> **作業指示**:
A) 抜粋のうち、「実際、noteの読者の会社で」から「計画を見ても、見つからない。」までの全部を、一字も変えずにそのまま繰り返してください。
B) 次の(i)〜(iii)が抜粋の内容と合っているかどうかを、それぞれ「はい」か「いいえ」で答え、判断の決め手となる抜粋の言葉を正確に引用してください。(i) 筆者が出した投稿では、1年目の人事評価査定はBでもよいとされている。(ii) 筆者は、総合計画の中に議会改革の企画書・計画書を見つけた。(iii) 筆者の投稿への反論では、民間を例にとるのは違うと述べられている。

> **読解用抜粋**:
******************************

このnoteは、「安芸高田市応援!市政刷新ネットワークの誤りを正す通信」というブログに参加して、触発されたことをベースに書いている。
 このブログでは、石丸市長の議員対応について、特に話題にならなかったたので、私の方から出してみた。
 「会社もそうですが、政治も結果責任で、成果を出してなんぼです。
 議員が問題だ、何とかしようという問題提起は分かります。1年目は最初なので、人事評価査定はBでもいいと思います。2年目は、先に進めないといけませんが、相変わらず膠着状態では、査定Cだと思います。3年目になっても一向に解決しない。もうD査定だと思います」
 実際、noteの読者の会社でも同じ査定結果になるのではないか。この仕事ぶりに、SやAをつける会社はないのではないか。
■これにSやAを付けたら、こっちがD評価を受けてしまう
 ヤフコメなどを中心に、石丸市長の3年という長期間に及び、いまだに問題提起のみで、一向に進捗しない議員改革にS評価をつけている人がいる。
 どういう会社に勤めているのだろうか。こんな会社は、すぐにつぶれるから、転職先を考えた方がいい。
 私が勤めていたところでは、こんな仕事ぶりにSを付けたら、こっちがD評価を受けてしまい、私が飛ばされてしまう。
 普通の組織に勤め、普通の暮らしをしていれば、これが常識的な判断だろう。
■というか、実は企画書・計画書もない
 実は、それ以前に、議会改革の企画書・計画書もない。総合計画を見ても、個別計画を見ても、見つからない。
 だから1年次に何をやり、2年次に何をやり、完成年次はいつなのかがまったく分からない。
 この場合、D評価もできず、N評価ということになってしまう。
■会社と政治は違う?
 
私の投稿に対して、次のような反論があった
 「選挙によって評価が下る政治においては、任期での働きがどうだったか、が唯一の公的な評価手法ですので、民間を例にとるのは違うと思います」。

******************************

> **データ抜粋**:

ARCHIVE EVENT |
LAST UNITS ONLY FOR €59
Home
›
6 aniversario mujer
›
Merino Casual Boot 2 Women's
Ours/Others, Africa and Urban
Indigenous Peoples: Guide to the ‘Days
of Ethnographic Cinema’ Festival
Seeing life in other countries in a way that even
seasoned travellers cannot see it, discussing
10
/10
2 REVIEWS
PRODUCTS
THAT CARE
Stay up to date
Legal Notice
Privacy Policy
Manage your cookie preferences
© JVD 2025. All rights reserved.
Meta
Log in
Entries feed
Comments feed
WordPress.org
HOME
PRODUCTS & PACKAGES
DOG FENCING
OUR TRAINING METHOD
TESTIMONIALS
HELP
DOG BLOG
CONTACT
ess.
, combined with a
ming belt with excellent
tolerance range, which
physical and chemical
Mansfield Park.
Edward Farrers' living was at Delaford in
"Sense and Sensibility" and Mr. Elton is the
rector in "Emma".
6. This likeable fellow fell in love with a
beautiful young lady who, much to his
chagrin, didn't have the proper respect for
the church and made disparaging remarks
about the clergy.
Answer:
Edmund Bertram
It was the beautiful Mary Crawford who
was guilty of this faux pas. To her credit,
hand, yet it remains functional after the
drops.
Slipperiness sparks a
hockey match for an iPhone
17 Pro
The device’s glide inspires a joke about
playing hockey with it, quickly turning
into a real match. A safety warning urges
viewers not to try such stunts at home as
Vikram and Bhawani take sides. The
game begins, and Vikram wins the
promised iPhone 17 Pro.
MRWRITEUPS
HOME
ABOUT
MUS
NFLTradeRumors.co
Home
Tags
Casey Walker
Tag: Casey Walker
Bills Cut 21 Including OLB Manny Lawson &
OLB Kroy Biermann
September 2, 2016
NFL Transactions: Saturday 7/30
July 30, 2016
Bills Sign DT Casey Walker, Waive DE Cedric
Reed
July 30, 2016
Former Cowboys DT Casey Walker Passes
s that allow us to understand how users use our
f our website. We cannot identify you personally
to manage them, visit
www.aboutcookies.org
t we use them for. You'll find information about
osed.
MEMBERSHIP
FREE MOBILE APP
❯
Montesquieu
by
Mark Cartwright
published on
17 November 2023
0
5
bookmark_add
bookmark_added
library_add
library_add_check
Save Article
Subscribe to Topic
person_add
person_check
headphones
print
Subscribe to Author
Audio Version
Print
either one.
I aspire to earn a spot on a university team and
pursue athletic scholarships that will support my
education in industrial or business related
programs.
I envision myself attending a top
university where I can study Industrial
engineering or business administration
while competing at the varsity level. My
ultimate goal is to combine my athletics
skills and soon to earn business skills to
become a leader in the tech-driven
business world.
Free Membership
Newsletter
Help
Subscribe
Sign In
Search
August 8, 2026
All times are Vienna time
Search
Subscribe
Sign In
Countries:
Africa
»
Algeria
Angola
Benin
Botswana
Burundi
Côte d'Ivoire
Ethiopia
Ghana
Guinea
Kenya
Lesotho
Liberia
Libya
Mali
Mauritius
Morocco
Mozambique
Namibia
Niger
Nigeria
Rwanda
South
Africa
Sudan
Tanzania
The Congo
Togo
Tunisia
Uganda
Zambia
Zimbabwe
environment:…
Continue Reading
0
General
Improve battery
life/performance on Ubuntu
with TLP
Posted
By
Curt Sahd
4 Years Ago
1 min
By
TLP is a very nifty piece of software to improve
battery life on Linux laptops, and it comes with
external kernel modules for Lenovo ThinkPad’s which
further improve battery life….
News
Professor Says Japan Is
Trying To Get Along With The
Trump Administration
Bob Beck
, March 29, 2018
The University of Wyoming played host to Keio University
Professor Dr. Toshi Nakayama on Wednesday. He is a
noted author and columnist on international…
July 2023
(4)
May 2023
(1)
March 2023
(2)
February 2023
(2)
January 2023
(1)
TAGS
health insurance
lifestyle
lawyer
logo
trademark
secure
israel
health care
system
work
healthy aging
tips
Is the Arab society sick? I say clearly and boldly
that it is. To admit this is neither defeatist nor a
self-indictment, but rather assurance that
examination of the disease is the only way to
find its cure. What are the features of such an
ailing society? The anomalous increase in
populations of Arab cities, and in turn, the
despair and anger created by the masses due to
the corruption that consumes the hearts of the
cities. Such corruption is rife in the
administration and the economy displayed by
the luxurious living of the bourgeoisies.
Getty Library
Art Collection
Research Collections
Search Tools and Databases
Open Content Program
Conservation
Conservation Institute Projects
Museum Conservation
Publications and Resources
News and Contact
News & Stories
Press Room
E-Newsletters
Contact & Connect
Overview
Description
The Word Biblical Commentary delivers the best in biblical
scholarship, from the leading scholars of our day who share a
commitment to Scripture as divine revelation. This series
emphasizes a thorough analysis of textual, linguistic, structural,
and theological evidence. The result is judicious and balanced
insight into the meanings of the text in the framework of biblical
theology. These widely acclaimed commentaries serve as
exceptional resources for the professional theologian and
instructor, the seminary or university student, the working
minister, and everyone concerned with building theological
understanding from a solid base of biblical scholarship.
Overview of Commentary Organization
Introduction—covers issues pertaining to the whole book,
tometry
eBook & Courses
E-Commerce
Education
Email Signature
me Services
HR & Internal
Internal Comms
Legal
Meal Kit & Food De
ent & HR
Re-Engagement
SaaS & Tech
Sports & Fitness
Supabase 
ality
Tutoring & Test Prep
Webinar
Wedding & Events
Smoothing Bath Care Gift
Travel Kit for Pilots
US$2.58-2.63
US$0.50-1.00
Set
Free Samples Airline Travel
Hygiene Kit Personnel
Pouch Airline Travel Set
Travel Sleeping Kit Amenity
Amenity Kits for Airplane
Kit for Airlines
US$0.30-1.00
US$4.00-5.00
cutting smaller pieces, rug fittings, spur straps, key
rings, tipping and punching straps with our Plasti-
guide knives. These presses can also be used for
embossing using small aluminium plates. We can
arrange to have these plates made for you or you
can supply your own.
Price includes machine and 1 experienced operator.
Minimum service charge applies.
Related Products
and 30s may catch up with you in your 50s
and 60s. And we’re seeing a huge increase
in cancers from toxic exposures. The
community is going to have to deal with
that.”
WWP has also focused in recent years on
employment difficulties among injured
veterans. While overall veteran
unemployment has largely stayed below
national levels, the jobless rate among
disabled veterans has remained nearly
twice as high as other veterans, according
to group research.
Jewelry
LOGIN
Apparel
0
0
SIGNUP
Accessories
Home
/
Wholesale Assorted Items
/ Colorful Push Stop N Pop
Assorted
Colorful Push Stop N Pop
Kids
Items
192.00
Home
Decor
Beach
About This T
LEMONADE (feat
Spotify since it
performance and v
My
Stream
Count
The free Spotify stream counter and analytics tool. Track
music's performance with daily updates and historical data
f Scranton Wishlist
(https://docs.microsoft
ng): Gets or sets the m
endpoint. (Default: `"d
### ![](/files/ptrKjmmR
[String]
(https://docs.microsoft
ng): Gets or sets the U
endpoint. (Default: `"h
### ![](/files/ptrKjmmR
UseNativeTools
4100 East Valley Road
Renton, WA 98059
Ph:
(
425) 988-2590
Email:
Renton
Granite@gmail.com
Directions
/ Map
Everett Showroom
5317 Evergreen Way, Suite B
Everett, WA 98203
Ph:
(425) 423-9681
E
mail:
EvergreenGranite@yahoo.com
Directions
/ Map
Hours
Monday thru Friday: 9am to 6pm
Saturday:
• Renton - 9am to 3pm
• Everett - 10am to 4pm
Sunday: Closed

******************************

> **作業結果**:
A)
実際、noteの読者の会社でも同じ査定結果になるのではないか。この仕事ぶりに、SやAをつける会社はないのではないか。
■これにSやAを付けたら、こっちがD評価を受けてしまう
 ヤフコメなどを中心に、石丸市長の3年という長期間に及び、いまだに問題提起のみで、一向に進捗しない議員改革にS評価をつけている人がいる。
 どういう会社に勤めているのだろうか。こんな会社は、すぐにつぶれるから、転職先を考えた方がいい。
 私が勤めていたところでは、こんな仕事ぶりにSを付けたら、こっちがD評価を受けてしまい、私が飛ばされてしまう。
 普通の組織に勤め、普通の暮らしをしていれば、これが常識的な判断だろう。
■というか、実は企画書・計画書もない
 実は、それ以前に、議会改革の企画書・計画書もない。総合計画を見ても、個別計画を見ても、見つからない。

B)
(i) はい。「1年目は最初なので、人事評価査定はBでもいいと思います。」
(ii) いいえ。「総合計画を見ても、個別計画を見ても、見つからない。」
(iii) はい。「民間を例にとるのは違うと思います」